Re: [PATCH v2 4/7] iov_iter: new iov_iter_pin_pages*() routines

From: Jan Kara
Date: Thu Sep 15 2022 - 04:16:41 EST


On Wed 14-09-22 17:42:40, Al Viro wrote:
> On Wed, Sep 14, 2022 at 04:52:33PM +0200, Jan Kara wrote:
> > > =================================================================================
> > > CASE 5: Pinning in order to write to the data within the page
> > > -------------------------------------------------------------
> > > Even though neither DMA nor Direct IO is involved, just a simple case of "pin,
> > > write to a page's data, unpin" can cause a problem. Case 5 may be considered a
> > > superset of Case 1, plus Case 2, plus anything that invokes that pattern. In
> > > other words, if the code is neither Case 1 nor Case 2, it may still require
> > > FOLL_PIN, for patterns like this:
> > >
> > > Correct (uses FOLL_PIN calls):
> > > pin_user_pages()
> > > write to the data within the pages
> > > unpin_user_pages()
> > >
> > > INCORRECT (uses FOLL_GET calls):
> > > get_user_pages()
> > > write to the data within the pages
> > > put_page()
> > > =================================================================================
> >
> > Yes, that was my point.
>
> The thing is, at which point do we pin those pages? pin_user_pages() works by
> userland address; by the time we get to any of those we have struct page
> references and no idea whether they are still mapped anywhere.

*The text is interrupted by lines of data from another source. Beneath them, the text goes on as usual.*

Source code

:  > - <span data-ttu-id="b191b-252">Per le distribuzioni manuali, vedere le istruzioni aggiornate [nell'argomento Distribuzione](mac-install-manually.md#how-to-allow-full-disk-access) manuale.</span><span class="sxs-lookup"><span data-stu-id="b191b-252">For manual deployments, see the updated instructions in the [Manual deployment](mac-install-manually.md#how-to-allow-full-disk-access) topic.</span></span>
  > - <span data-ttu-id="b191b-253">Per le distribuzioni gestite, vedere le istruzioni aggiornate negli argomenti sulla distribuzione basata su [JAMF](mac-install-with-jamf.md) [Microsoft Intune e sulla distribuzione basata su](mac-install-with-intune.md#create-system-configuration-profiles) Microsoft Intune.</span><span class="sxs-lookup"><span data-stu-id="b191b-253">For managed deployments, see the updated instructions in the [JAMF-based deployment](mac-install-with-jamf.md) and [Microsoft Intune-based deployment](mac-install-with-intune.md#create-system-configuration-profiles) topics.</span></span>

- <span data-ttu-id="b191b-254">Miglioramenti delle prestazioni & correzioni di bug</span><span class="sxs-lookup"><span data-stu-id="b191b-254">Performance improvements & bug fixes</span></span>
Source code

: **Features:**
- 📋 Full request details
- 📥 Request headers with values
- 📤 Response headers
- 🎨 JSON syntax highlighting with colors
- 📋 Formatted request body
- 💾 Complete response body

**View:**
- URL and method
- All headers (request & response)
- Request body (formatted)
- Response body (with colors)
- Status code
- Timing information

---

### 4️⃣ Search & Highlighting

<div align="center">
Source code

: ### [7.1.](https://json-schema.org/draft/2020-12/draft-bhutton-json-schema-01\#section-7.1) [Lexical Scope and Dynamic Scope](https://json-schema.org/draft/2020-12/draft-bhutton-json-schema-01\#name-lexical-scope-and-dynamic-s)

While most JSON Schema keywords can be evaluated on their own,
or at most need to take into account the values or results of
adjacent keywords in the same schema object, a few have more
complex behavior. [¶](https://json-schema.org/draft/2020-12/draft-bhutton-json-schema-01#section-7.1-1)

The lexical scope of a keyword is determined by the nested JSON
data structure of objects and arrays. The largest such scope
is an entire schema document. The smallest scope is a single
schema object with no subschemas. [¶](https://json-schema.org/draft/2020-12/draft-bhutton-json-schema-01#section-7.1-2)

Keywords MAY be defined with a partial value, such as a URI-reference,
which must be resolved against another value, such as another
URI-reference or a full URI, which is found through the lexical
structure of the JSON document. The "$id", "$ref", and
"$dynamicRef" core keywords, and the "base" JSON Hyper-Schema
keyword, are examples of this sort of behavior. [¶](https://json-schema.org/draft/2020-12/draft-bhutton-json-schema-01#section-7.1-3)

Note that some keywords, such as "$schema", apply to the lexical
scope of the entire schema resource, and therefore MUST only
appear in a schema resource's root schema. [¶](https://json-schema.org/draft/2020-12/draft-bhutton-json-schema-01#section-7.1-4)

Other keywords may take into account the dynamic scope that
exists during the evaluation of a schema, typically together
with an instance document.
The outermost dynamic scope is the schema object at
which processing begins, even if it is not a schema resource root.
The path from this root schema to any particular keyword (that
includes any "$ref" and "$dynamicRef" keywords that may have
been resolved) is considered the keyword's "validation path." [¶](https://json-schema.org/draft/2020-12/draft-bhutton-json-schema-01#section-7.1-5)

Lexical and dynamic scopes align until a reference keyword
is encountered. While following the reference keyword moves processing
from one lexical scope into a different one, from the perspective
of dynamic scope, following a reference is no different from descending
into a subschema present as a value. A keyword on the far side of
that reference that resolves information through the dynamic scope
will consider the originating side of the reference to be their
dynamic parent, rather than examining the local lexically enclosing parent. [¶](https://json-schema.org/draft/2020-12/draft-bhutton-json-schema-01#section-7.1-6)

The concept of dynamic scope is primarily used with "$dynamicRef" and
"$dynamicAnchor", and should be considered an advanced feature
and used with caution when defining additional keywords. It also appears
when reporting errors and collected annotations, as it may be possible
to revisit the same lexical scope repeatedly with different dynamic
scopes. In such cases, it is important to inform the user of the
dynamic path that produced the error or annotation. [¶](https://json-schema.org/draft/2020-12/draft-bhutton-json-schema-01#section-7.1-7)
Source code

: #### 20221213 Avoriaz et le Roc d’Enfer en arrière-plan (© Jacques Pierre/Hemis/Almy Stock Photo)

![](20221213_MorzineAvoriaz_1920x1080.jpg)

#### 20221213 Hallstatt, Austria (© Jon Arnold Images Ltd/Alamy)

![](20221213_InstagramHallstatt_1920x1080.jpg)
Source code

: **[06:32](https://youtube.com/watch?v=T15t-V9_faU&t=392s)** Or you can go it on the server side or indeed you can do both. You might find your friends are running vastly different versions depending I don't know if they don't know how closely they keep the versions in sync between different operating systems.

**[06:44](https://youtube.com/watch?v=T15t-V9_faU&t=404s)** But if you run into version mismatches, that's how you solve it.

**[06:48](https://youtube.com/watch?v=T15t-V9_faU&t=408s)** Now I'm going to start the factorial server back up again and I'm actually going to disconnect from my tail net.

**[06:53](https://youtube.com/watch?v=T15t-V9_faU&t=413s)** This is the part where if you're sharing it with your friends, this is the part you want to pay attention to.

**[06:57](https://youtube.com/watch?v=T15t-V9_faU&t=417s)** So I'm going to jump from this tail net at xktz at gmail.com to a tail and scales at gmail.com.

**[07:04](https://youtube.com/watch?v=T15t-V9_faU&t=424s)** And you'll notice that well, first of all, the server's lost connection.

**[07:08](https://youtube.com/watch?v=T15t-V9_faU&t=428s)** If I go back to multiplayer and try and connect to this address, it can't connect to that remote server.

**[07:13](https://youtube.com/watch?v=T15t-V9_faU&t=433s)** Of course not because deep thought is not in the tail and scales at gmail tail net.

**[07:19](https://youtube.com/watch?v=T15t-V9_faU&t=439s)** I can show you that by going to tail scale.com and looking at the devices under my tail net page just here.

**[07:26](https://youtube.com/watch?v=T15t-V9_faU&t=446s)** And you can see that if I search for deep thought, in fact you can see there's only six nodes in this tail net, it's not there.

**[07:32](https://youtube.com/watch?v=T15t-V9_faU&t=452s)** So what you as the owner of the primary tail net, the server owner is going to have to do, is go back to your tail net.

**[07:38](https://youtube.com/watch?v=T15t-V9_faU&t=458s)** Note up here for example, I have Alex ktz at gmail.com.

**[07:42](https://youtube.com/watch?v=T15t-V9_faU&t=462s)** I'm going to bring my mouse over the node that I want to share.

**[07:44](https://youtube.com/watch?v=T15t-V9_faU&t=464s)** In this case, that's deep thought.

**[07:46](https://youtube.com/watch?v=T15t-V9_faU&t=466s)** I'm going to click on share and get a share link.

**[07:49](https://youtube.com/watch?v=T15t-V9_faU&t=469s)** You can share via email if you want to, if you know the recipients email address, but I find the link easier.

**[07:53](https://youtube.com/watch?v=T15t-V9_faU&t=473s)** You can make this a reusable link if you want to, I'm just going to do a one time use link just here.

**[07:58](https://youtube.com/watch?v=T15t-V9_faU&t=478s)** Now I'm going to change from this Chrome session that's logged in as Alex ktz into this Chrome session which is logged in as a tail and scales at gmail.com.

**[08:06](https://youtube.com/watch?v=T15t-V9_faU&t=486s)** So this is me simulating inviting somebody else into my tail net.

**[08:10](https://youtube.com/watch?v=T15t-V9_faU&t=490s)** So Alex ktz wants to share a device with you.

Yes, pin_user_pages() currently works by page address but there's nothing
fundamental about that. Technically, pin is currently just another type of
page reference so we can as well just pin the page when given struct page.
In fact John Hubbart has added such helper in this series.

> How would that work? What protects the area where you want to avoid running
> into pinned pages from previously acceptable page getting pinned? If "they
> must have been successfully unmapped" is a part of what you are planning, we
> really do have a problem...

But this is a very good question. So far the idea was that we lock the
page, unmap (or writeprotect) the page, and then check pincount == 0 and
that is a reliable method for making sure page data is stable (until we
unlock the page & release other locks blocking page faults and writes). But
once suddently ordinary page references can be used to create pins this
does not work anymore. Hrm.

Just brainstorming ideas now: So we'd either need to obtain the pins early
when we still have the virtual address (but I guess that is often not
practical but should work e.g. for normal direct IO path) or we need some
way to "simulate" the page fault when pinning the page, just don't map it
into page tables in the end. This simulated page fault could be perhaps
avoided if rmap walk shows that the page is already mapped somewhere with
suitable permissions.

Honza
--
Jan Kara <jack@xxxxxxxx>
SUSE Labs, CR